Mesmo para aqueles que Deus predestinou a serem salvos, acentuar-se-á sempre a sua natureza caída e o seu estado de culpa herdada e propagada desde Adão. O uso e imposição dessa culpa desvirtuada estará sempre presente e apetecível por detrás de cada púlpito à espera de poder ser usada a fim de lembrar a todos a sua natureza pecadora, podendo até ser instrumento de controlo sobre os fiéis. Por vezes, confrontados com essa imagética de um Deus tremendamente irado, vingativo e punitivo, arriscamo-nos a perder o Seu amor perante a exposição das nossas culpas. Conforme afirmou Paul Tournier, famoso psiquiatra suíço cristão, “O homem, em todas as épocas, projetou em Deus precisamente esta ideia. Imagina que Deus vai amá-lo somente se for bom e que irá recusar o seu amor se for culpado. O medo de perder o amor de Deus – esta é a essência do problema da humanidade e da psicologia. Mesmo aquele que não acredita em Deus teme perder o Seu amor. Foi exatamente dessa falsa ideia de Deus, tão difundida ainda hoje pelo Seu povo, que Jesus veio nos libertar. Jesus mostra-nos que Deus ama-nos incondicionalmente. Ama-nos, não pela nossa espiritualidade ou pelas nossas virtudes, mas sim pela nossa miséria e nossa culpa.” (Paul Tournier. Culpa e Graça. Uma análise do sentimento de culpa e o ensino do evangelho. Editora Ultimato)

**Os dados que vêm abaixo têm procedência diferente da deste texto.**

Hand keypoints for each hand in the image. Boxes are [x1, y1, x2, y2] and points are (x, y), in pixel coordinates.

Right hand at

É verdade que a consciência de nos sentirmos culpados é uma grande constante da vida humana. Mas a própria culpa em si, tem também o seu lado saudável e virtuoso, uma vez que potencia o fator de arrependimento, cuja origem no grego imprime a ideia de mudança de pensamento e que pode conduzir, obviamente, a alteração de comportamentos, de atitudes, maneira de ser e de viver. Não necessitamos de viver constantemente debaixo do peso da culpa, seja por consciência própria ou por imposição de outros, até porque o teor da mensagem do Evangelho é essencialmente uma boa nova libertadora e sempre constante ao longo da vida de cada um.

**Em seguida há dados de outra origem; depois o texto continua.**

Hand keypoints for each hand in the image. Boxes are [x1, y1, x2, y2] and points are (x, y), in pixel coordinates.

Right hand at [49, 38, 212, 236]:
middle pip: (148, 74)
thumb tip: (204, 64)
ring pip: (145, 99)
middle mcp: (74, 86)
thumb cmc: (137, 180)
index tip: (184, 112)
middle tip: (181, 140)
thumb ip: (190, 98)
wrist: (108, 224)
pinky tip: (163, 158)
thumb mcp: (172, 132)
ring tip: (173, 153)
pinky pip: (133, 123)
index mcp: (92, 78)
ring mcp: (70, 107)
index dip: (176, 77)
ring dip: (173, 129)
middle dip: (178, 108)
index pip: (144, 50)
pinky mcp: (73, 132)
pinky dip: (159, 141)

Afinal, segundo as palavras e ações do próprio Jesus, é-nos apresentada essa imagem tremendamente revolucionária que nos liberta de muitas das culpas tóxicas que nos aprisionam por vezes a alma, a de um Deus que é infinitamente amoroso, gracioso e que nos ama independentemente daquilo que somos, possamos fazer, pensar ou sentir. Finalizo citando de novo Paul Tournier: “a verdadeira culpa é, principalmente, não ousarmos ser nós mesmos. É o medo do julgamento dos outros que nos impede de sermos nós mesmos, de nos mostrarmos tal como somos, de manifestarmos os nossos gostos, desejos e convicções, de nos desenvolvermos, de nos expandirmos segundo a nossa própria natureza, livremente. É o medo do julgamento dos outros que nos esteriliza, que nos impede de produzir todos os frutos que somos chamados a produzir.”